[Saved data entries]
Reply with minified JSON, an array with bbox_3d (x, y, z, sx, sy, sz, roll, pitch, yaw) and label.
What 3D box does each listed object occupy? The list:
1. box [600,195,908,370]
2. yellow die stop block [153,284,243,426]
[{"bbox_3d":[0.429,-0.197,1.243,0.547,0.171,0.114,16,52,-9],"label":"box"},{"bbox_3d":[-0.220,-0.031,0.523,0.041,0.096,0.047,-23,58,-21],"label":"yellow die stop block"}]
==
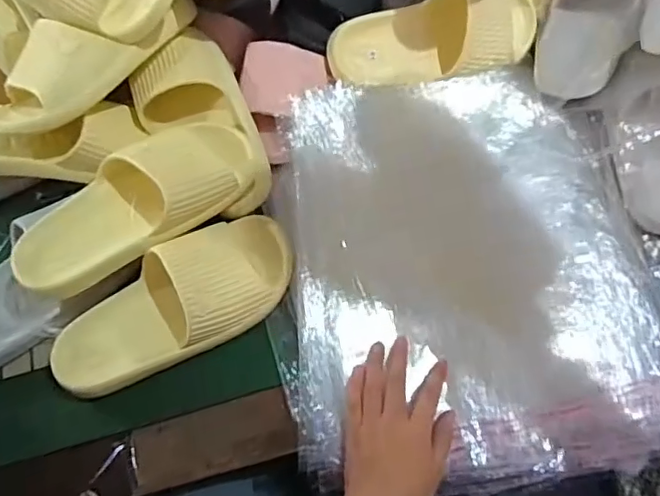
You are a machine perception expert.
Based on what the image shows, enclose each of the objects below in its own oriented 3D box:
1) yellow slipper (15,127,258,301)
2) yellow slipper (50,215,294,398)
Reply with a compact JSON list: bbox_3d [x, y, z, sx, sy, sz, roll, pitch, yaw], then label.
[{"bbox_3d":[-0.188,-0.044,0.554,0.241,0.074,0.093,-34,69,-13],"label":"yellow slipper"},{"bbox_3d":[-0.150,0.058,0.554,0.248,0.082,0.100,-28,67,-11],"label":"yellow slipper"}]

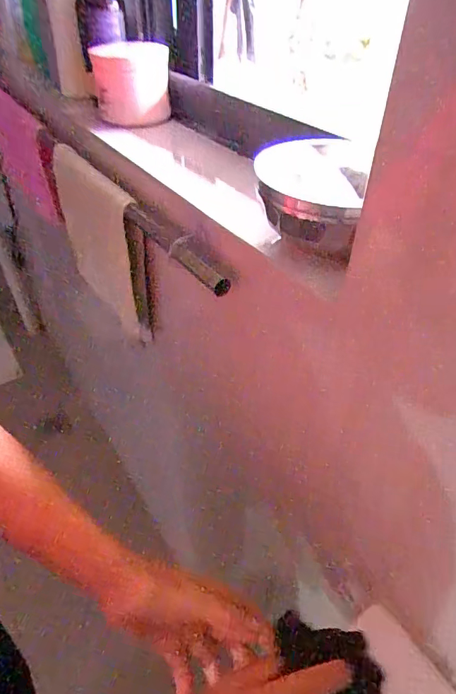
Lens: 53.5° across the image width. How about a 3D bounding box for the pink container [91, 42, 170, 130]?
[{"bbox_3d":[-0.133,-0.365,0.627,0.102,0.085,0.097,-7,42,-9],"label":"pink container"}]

## Task to carry out:
Once the lines above that include "each" are counted, report the number and nothing else.

## Expected output:
2